• [Task to carry out]
Answer these questions from the spoofing detection walkthrough below:
1. Which library does it use to load pre-trained Vision Transformer models?
2. What kind of conflict is the environment variable set after the imports meant to prevent?
3. What value is assigned to model_name?

This implementation represents a sophisticated approach to spoofing detection using transformer-based deep learning. The code demonstrates several advanced practices:
- Transfer learning with state-of-the-art Vision Transformer architecture
- Comprehensive training and evaluation pipeline
- Detailed performance tracking and visualization
- Production-ready model saving with metadata
The binary classification focus suggests application in security-critical domains where distinguishing between authentic and spoofed images has significant implications for digital trust and security systems.
The first step is to import all necessary libraries for the implementation. This includes PyTorch for the deep learning framework, torchvision for dataset management, matplotlib for visualization, and timm (PyTorch Image Models) for accessing pre-trained Vision Transformer models.
import torch
import torch.nn as nn
import torch.optim as optim
from torchvision import transforms
from torch.utils.data import DataLoader
from torchvision.datasets import ImageFolder
import matplotlib.pyplot as plt
import os
import pandas as pd
from timm import create_model # Using timm to load ViT
os.environ['KMP_DUPLICATE_LIB_OK'] = 'True' # Fix for macOS library conflicts
The last line sets an environment variable to prevent potential OpenMP library conflicts, particularly on macOS systems, which could cause runtime errors.
Next, set up the directory structure for the project. This organizes the workflow and ensures that outputs are saved in appropriate locations.
# Dataset path and model configuration
dataset_root = r"C:\SpoofDetect\dataset"
# Save the plots and models
output_folder = r"C:\SpoofDetect\ML\Models" # Folder to save the model
os.makedirs(output_folder, exist_ok=True)
output_folder2 = r"C:\SpoofDetect\ML\CSV" # Folder to save the CSV file
os.makedirs(output_folder2, exist_ok=True)
output_folder3 = r"C:\ML\Plots" # Folder to save the plots
os.makedirs(output_folder3, exist_ok=True)
The os.makedirs()
function with exist_ok=True
creates these directories if they don't already exist, preventing errors during execution. This design follows a clean separation of concerns, with dedicated locations for models, performance metrics, and visualizations.
Define the model architecture and set hyperparameters that control the training process. These values significantly influence the model's performance and training efficiency.
# Change model name to ViT-L/16
model_name = "vit_large_patch16_224" # Vision Transformer Large model
ext = "SpoofDetect"

Pictures paired with source code:
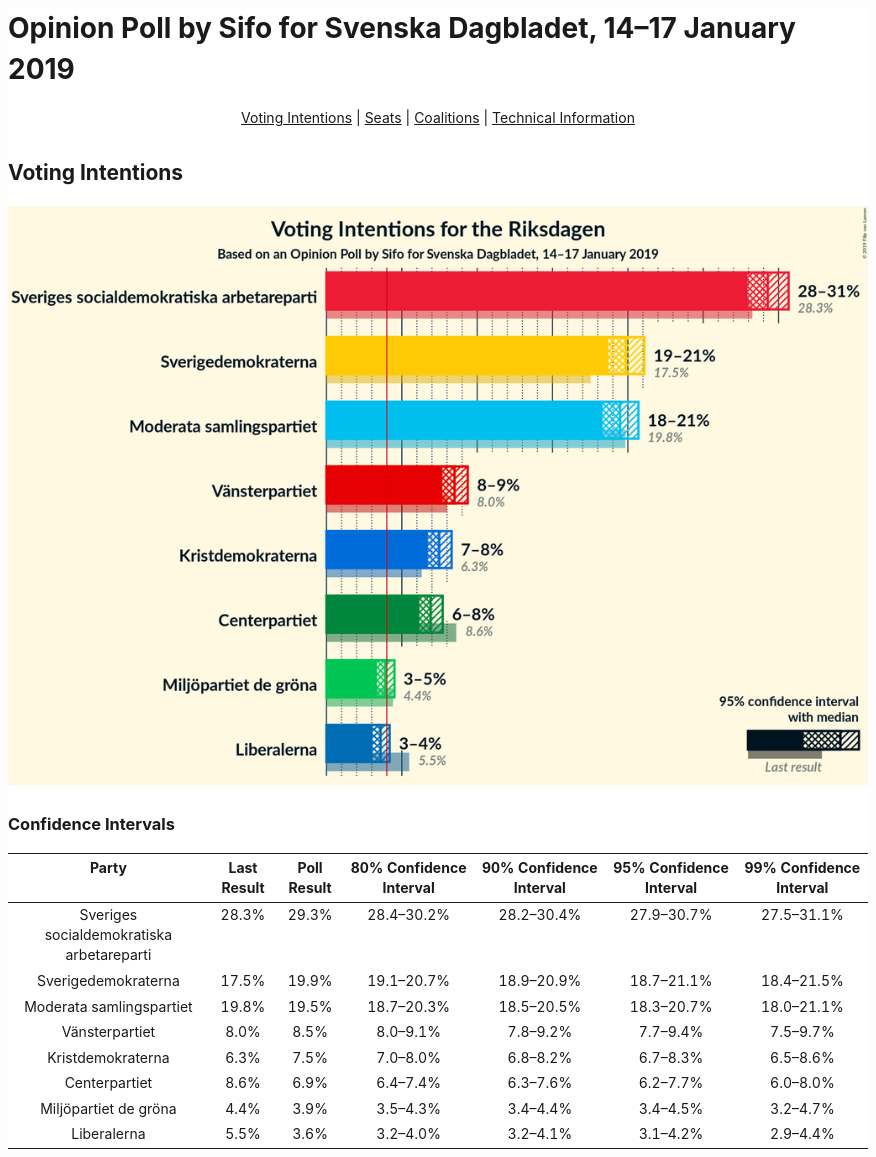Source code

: # Opinion Poll by Sifo for Svenska Dagbladet, 14–17 January 2019

<p align="center"><a href="#voting-intentions">Voting Intentions</a> | <a href="#seats">Seats</a> | <a href="#coalitions">Coalitions</a> | <a href="#technical-information">Technical Information</a></p>

## Voting Intentions

![Graph with voting intentions not yet produced](2019-01-17-Sifo.png "Voting Intentions")

### Confidence Intervals

| Party | Last Result | Poll Result | 80% Confidence Interval | 90% Confidence Interval | 95% Confidence Interval | 99% Confidence Interval |
|:-----:|:-----------:|:-----------:|:-----------------------:|:-----------------------:|:-----------------------:|:-----------------------:|
| Sveriges socialdemokratiska arbetareparti | 28.3% | 29.3% | 28.4–30.2% |28.2–30.4% |27.9–30.7% |27.5–31.1% |
| Sverigedemokraterna | 17.5% | 19.9% | 19.1–20.7% |18.9–20.9% |18.7–21.1% |18.4–21.5% |
| Moderata samlingspartiet | 19.8% | 19.5% | 18.7–20.3% |18.5–20.5% |18.3–20.7% |18.0–21.1% |
| Vänsterpartiet | 8.0% | 8.5% | 8.0–9.1% |7.8–9.2% |7.7–9.4% |7.5–9.7% |
| Kristdemokraterna | 6.3% | 7.5% | 7.0–8.0% |6.8–8.2% |6.7–8.3% |6.5–8.6% |
| Centerpartiet | 8.6% | 6.9% | 6.4–7.4% |6.3–7.6% |6.2–7.7% |6.0–8.0% |
| Miljöpartiet de gröna | 4.4% | 3.9% | 3.5–4.3% |3.4–4.4% |3.4–4.5% |3.2–4.7% |
| Liberalerna | 5.5% | 3.6% | 3.2–4.0% |3.2–4.1% |3.1–4.2% |2.9–4.4% |
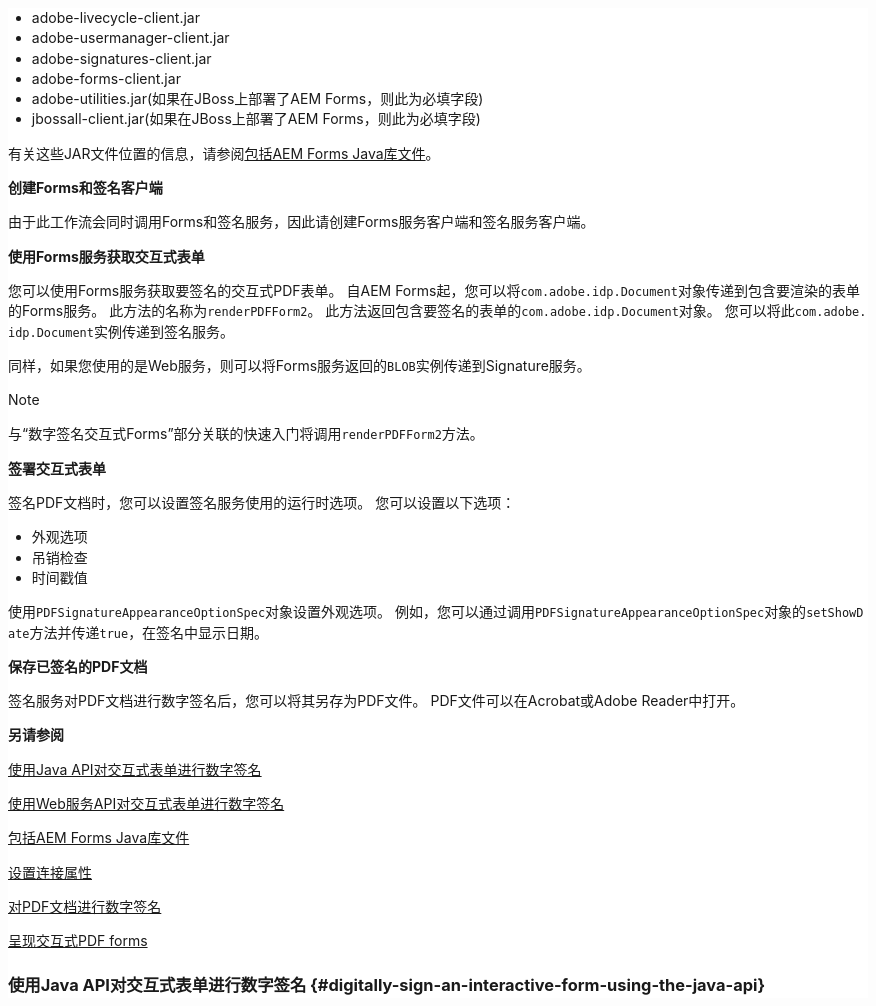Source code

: * adobe-livecycle-client.jar
* adobe-usermanager-client.jar
* adobe-signatures-client.jar
* adobe-forms-client.jar
* adobe-utilities.jar(如果在JBoss上部署了AEM Forms，则此为必填字段)
* jbossall-client.jar(如果在JBoss上部署了AEM Forms，则此为必填字段)

有关这些JAR文件位置的信息，请参阅[包括AEM Forms Java库文件](/help/forms/developing/invoking-aem-forms-using-java.md#including-aem-forms-java-library-files)。

**创建Forms和签名客户端**

由于此工作流会同时调用Forms和签名服务，因此请创建Forms服务客户端和签名服务客户端。

**使用Forms服务获取交互式表单**

您可以使用Forms服务获取要签名的交互式PDF表单。 自AEM Forms起，您可以将`com.adobe.idp.Document`对象传递到包含要渲染的表单的Forms服务。 此方法的名称为`renderPDFForm2`。 此方法返回包含要签名的表单的`com.adobe.idp.Document`对象。 您可以将此`com.adobe.idp.Document`实例传递到签名服务。

同样，如果您使用的是Web服务，则可以将Forms服务返回的`BLOB`实例传递到Signature服务。

>[!NOTE]
>
>与“数字签名交互式Forms”部分关联的快速入门将调用`renderPDFForm2`方法。

**签署交互式表单**

签名PDF文档时，您可以设置签名服务使用的运行时选项。 您可以设置以下选项：

* 外观选项
* 吊销检查
* 时间戳值

使用`PDFSignatureAppearanceOptionSpec`对象设置外观选项。 例如，您可以通过调用`PDFSignatureAppearanceOptionSpec`对象的`setShowDate`方法并传递`true`，在签名中显示日期。

**保存已签名的PDF文档**

签名服务对PDF文档进行数字签名后，您可以将其另存为PDF文件。 PDF文件可以在Acrobat或Adobe Reader中打开。

**另请参阅**

[使用Java API对交互式表单进行数字签名](digitally-signing-certifying-documents.md#digitally-sign-an-interactive-form-using-the-java-api)

[使用Web服务API对交互式表单进行数字签名](digitally-signing-certifying-documents.md#digitally-sign-an-interactive-form-using-the-web-service-api)

[包括AEM Forms Java库文件](/help/forms/developing/invoking-aem-forms-using-java.md#including-aem-forms-java-library-files)

[设置连接属性](/help/forms/developing/invoking-aem-forms-using-java.md#setting-connection-properties)

[对PDF文档进行数字签名](digitally-signing-certifying-documents.md#digitally-signing-pdf-documents)

[呈现交互式PDF forms](/help/forms/developing/rendering-forms.md#rendering-interactive-pdf-forms)

### 使用Java API对交互式表单进行数字签名 {#digitally-sign-an-interactive-form-using-the-java-api}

• [Expected output]
1. timm (PyTorch Image Models)
2. OpenMP library conflicts, particularly on macOS systems
3. "vit_large_patch16_224"